Disclaimer: I do not own any rights to Thor, nor am I making any money from these works of fiction.

Rated: T/PG-13.


11. Mourning

The skies were dark and dismal.

Rain poured down violently: bursting dams, flooding rivers, collapsing small structures, and turning the very earth into thick, cold mud.

Winds thrashed furiously: uprooting trees, breaking windows, and spreading debris across once beautiful landscapes.

Lightning flashed blindingly: setting hillsides ablaze, threatening any who dared look toward the heavens, and making the darkness in-between seem all the deeper.

Thunder roared threateningly: announcing the vivacity of the storm, deafening the populace to all other sounds, and frightening every soul who heard.

It was the same everywhere: across all borders, oceans, and even universes. No one in Midgard could explain it. No one in Nidavellir understood it. No one in Muspelheim even questioned it. No one in Jotunheim cared. No one in Asgard dared complain. None truly understood the depth of the storm, even those that knew the cause.

The God of Thunder was mourning his brother.


12. Broken

Thor stood at the shattered edge of the Bifrost and stared into the seemingly endless space ahead of him. Heimdall stood near, but was respectful of the young Asgardian's privacy and would not see or hear him unless he called out to him. Normally, Thor would ask about his friends on Midgard or ask of any news of his brother's fate.

Today, Thor did not want to speak. He did not want to think. His heart hurt in a way he had never experienced before and everyday the pain grew worse instead of healing.

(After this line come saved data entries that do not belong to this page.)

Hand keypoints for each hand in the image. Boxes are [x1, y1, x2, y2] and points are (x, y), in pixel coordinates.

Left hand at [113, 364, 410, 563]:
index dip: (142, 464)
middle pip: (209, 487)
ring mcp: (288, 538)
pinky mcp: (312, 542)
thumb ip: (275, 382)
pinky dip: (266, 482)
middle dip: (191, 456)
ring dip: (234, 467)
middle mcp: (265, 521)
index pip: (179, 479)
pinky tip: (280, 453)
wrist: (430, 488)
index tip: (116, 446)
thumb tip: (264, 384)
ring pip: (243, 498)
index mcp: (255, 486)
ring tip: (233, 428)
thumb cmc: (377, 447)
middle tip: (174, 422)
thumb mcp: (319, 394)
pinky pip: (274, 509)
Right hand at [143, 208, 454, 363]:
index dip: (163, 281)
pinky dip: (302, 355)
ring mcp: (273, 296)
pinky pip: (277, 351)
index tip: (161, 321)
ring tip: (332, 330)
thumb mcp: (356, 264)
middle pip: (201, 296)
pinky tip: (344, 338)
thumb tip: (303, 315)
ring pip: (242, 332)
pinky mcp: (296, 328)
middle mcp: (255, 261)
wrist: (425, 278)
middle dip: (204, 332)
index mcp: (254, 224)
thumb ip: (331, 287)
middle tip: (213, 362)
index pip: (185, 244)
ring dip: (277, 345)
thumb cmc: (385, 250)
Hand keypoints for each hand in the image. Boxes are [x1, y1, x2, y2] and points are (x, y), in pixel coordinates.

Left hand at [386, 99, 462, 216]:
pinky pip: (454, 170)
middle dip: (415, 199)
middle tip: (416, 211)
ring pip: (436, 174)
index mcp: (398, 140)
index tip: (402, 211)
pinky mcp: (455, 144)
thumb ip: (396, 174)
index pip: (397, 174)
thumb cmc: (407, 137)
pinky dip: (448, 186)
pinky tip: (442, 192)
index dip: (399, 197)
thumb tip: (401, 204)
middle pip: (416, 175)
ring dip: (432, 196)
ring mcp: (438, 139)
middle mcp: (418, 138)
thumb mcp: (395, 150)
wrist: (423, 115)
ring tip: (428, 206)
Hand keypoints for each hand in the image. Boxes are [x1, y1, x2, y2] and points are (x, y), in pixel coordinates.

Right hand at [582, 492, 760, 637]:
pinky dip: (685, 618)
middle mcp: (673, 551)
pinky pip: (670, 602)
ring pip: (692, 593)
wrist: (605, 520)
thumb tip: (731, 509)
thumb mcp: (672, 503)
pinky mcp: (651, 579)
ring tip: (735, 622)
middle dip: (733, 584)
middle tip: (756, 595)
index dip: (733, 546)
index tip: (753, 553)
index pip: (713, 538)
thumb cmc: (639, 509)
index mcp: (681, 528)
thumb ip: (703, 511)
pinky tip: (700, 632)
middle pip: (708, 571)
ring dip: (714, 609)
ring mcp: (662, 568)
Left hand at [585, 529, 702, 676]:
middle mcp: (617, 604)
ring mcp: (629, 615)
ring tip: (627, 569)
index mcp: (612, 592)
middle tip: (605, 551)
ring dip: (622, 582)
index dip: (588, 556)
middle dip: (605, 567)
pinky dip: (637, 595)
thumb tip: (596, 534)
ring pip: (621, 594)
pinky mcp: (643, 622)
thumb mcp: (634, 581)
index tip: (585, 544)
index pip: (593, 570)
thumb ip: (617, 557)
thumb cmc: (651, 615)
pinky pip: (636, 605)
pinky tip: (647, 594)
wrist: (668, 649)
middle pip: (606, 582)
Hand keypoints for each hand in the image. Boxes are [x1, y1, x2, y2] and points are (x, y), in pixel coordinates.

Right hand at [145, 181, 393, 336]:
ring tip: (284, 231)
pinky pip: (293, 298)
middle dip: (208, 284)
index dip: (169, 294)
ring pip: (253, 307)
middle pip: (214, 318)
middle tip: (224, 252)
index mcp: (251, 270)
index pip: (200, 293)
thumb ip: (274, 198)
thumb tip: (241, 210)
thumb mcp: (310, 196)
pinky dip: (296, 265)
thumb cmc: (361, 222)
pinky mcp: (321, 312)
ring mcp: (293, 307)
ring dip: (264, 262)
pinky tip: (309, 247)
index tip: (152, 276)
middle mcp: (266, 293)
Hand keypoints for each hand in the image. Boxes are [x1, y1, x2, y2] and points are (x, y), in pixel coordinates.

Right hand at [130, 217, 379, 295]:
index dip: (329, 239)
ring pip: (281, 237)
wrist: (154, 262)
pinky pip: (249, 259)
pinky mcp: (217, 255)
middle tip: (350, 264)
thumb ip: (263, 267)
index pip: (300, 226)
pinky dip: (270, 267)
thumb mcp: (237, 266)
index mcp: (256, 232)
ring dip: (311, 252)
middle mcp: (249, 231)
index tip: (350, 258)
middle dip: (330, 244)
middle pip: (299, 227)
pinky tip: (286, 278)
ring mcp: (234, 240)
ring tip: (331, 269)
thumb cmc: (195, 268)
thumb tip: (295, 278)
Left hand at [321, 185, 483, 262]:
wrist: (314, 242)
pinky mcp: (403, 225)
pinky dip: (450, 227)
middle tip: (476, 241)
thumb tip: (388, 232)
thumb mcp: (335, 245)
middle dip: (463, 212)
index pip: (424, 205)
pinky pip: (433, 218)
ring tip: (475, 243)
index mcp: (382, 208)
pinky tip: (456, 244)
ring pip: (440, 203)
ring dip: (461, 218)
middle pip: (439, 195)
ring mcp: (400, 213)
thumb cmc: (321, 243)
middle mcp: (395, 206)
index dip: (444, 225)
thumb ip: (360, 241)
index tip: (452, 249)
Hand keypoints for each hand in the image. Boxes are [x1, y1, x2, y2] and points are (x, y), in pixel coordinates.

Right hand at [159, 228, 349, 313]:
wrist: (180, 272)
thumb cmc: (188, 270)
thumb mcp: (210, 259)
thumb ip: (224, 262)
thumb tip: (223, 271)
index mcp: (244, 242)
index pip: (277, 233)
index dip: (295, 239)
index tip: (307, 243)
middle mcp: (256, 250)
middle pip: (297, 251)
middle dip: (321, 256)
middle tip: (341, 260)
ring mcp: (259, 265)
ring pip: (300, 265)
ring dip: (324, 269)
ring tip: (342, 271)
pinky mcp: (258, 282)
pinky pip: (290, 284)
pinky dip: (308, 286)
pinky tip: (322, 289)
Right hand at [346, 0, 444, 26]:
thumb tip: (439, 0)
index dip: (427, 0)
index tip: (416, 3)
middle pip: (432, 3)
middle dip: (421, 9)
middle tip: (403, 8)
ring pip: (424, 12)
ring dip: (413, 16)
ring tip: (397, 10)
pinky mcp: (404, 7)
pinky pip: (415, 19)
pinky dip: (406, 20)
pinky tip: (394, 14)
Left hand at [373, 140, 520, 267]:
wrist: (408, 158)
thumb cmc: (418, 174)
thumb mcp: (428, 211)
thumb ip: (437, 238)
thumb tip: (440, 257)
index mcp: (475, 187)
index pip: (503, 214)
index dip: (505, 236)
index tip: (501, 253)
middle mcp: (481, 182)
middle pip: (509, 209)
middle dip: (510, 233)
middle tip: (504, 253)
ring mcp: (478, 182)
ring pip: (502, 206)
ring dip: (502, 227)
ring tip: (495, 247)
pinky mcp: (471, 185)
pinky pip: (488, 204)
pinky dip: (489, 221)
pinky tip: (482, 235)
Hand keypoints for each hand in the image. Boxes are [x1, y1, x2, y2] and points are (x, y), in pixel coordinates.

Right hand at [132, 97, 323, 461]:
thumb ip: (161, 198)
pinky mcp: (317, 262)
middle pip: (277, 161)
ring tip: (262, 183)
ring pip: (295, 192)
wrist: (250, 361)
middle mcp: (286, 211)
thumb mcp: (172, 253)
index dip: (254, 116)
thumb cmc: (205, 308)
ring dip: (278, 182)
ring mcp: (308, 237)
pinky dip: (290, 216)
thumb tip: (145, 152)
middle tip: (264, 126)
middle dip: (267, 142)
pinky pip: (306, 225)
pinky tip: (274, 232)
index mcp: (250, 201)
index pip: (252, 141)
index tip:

It had all happened in such a short span of time; Thor did not understand how so much had changed…how they had changed. Yet here he stood, facing an unfathomable chasm that spanned between he and his brother, both figuratively and literally.

He missed Loki. Sif told him that he should not, that Loki had betrayed him and so deserved his fate. Volstagg said it was understandable, that Loki had been his brother long before he turned traitor and so he deserved to be mourned. Fandral said that Loki had been a fun companion and worthy ally and would be missed, but that such feelings faded in time. Hogan said no one should presume to judge what another should feel.

As much as Thor loved his friends, none of their words helped. He did not care whether his feelings were understandable, expected, justified, or inappropriate. He cared only that he had failed -and so lost- his only brother.

And Loki was his brother. Thor had not told his friends and trusted allies what Frigga had told him about Loki's origins. They would not understand that it changed nothing between the two men. Thor no longer cared about race or status…he could only hope that Loki -wherever he was- knew that.

The part that hurt the most was that Thor was pretty sure he did not. Thor had not known what had set his brother off during their final confrontation, and in retrospect, he realized that his actions and words probably made as little sense to Loki as Loki's had made to him at the time.

Thor's only hope was that Loki was so much more contemplative and prone to thinking things out than he was. If Thor had realized that the pieces did not fit and was able to learn enough to make sense of it all, than surely Loki would as well. True, Loki did not have anyone with him to explain the situation, but he was smart, sensitive, observant, resourceful…

Loki had to understand that Thor would not despise him simply because he was a Frost Giant runt instead of Odin's true son. He had to know that Thor would still love him, that he would forgive him. Thor was sure tat Loki would forgive him, if only they could speak to each other as they once did.

The look in Loki's eyes as he fell and the fact that Heimdall saw nothing of the God of Mischief since then did not bode well. Even their parents (Thor refused to think of them as his only, despite what Odin claimed) had accepted Loki's demise; Frigga mourned openly, Odin silently. The other Asgardians acknowledged the loss of the younger prince accordingly (none were aware of Loki's origins or the lapse into madness the knowledge of it had caused) and every warrior who had fought beside him drank to his memory. Even Heimdall seemed to mourn in his own introverted fashion.

Thor could not let go so easily. There was too much weighing on his mind and heart; too many questions left unanswered and words left unspoken. A confused battle in which neither opponent knew what they were fighting against or for should not be the last memory left between brothers.

With the Bifrost broken, there was no way to seek Loki out; no way to find answers; no way to make things right.

Thor was beginning to understand that the bridge was not the only thing he had broken.